Boitin: Mir ist ja vollkommen bewusst: Wir haben die Macht der Marke Playboy nur geliehen und gehen aus diesem Grund an Veränderungen und Weiterentwicklungen immer mit Demut und Respekt. Wir scheuen uns aber auch nicht, neue Formate wie etwa „Clubhouse“-Abende auszuprobieren. Die fortschreitende Digitalisierung spielt täglich eine Rolle in unserer Arbeit und unseren Gedanken. Eine der ersten Amtshandlungen von Myriam Karsch und mir, mit der ich gemeinsam die Kouneli Media gegründet habe, und die die Lizenzrechte für den Playboy in der DACH-Region hat, war, den Relaunch der Playboy-Website anzustoßen. Seit Oktober haben wir auch einen eigenen TikTok-Kanal. Wir wissen, dass TikTok deutlich jüngere und weiblichere Nutzerinnen hat als Playboy. Aber Teil unserer Strategie ist es nun mal, immer wieder neue Dinge auszuprobieren. Auf TikTok veröffentlichen wir mittlerweile Beiträge, die von über einer Millionen Menschen gesehen werden. Fakt ist: Medien wandeln sich stetig. Ich sehe das als Chance und nicht als Bedrohung.

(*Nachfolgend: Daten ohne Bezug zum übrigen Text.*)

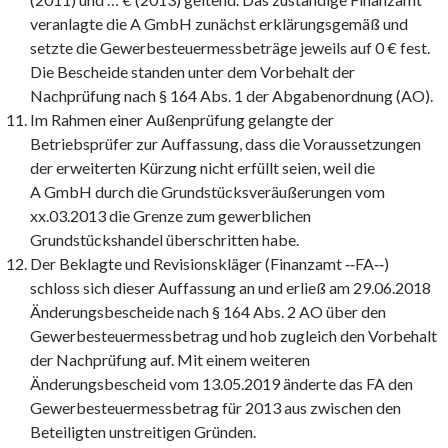
veranlagte die A GmbH zunächst erklärungsgemäß und
setzte die Gewerbesteuermessbeträge jeweils auf 0 € fest.
Die Bescheide standen unter dem Vorbehalt der
Nachprüfung nach § 164 Abs. 1 der Abgabenordnung (AO).
Im Rahmen einer Außenprüfung gelangte der
Betriebsprüfer zur Auffassung, dass die Voraussetzungen
der erweiterten Kürzung nicht erfüllt seien, weil die
A GmbH durch die Grundstücksveräußerungen vom
xx.03.2013 die Grenze zum gewerblichen
Grundstückshandel überschritten habe.
Der Beklagte und Revisionskläger (Finanzamt ‑‑FA‑‑)
schloss sich dieser Auffassung an und erließ am 29.06.2018
Änderungsbescheide nach § 164 Abs. 2 AO über den
Gewerbesteuermessbetrag und hob zugleich den Vorbehalt
der Nachprüfung auf. Mit einem weiteren
Änderungsbescheid vom 13.05.2019 änderte das FA den
Gewerbesteuermessbetrag für 2013 aus zwischen den
Beteiligten unstreitigen Gründen.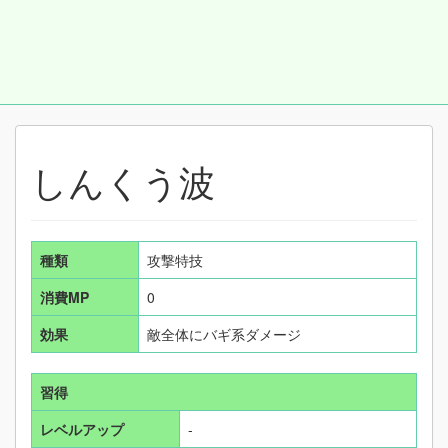
しんくう波
種類
攻撃特技
消費MP
0
効果
敵全体にバギ系ダメージ
習得
レベルアップ
-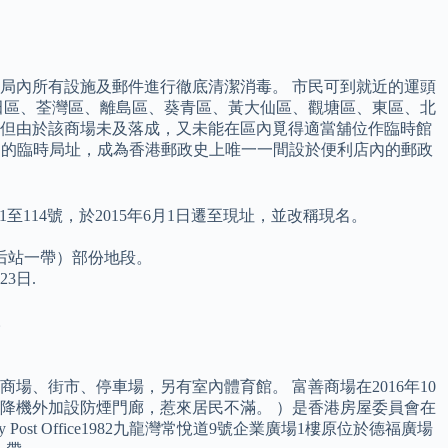
為局內所有設施及郵件進行徹底清潔消毒。 市民可到就近的運頭
田區、荃灣區、離島區、葵青區、黃大仙區、觀塘區、東區、北
場，但由於該商場未及落成，又未能在區內覓得適當舖位作臨時館
政局的臨時局址，成為香港郵政史上唯一一間設於便利店內的郵政
樓111至114號，於2015年6月1日遷至現址，並改稱現名。
后站一帶）部份地段。
3日.
。
場、街市、停車場，另有室內體育館。 富善商場在2016年10
降機外加設防煙門廊，惹來居民不滿。 ）是香港房屋委員會在
st Office1982九龍灣常悅道9號企業廣場1樓原位於德福廣場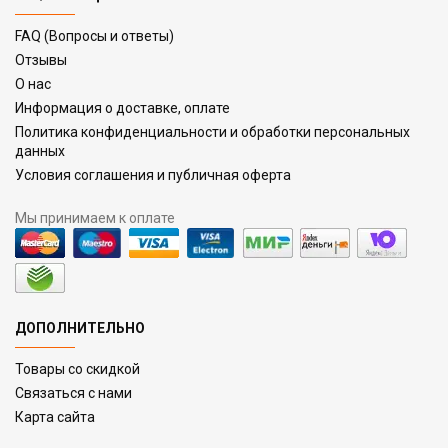
FAQ (Вопросы и ответы)
Отзывы
О нас
Информация о доставке, оплате
Политика конфиденциальности и обработки персональных
данных
Условия соглашения и публичная оферта
Мы принимаем к оплате
ДОПОЛНИТЕЛЬНО
Товары со скидкой
Связаться с нами
Карта сайта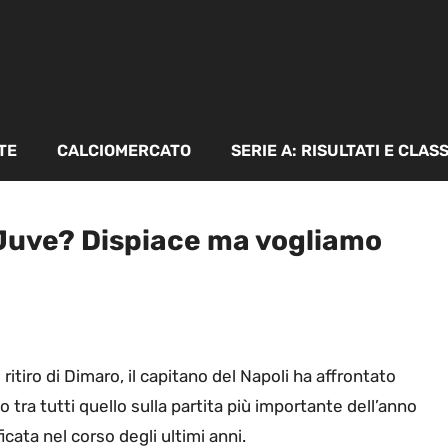
TE
CALCIOMERCATO
SERIE A: RISULTATI E CLAS
a Juve? Dispiace ma vogliamo
 ritiro di Dimaro, il capitano del Napoli ha affrontato
 tra tutti quello sulla partita più importante dell’anno
ficata nel corso degli ultimi anni.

Wenn Sie einen anderen Job als den Ihren in der bayerischen Medienbranche haben könnten – welcher wäre das?

Ich bin Verleger und Chefredakteur des Playboy, es gibt wirklich keinen besseren Job, da würde wahrscheinlich nicht mal der Pressechef des FC Bayern München widersprechen.

Gibt es etwas, dass Sie am Medienstandort Bayern besonders schätzen?

Die größte Innovation kommt aus der Vielfalt. Es hat einen Grund, warum beispielsweise die Internationale Automobilausstellung IAA im Sommer nach München kommt. Hier trifft sie auf ein wirtschaftlich und medial sehr starkes Umfeld.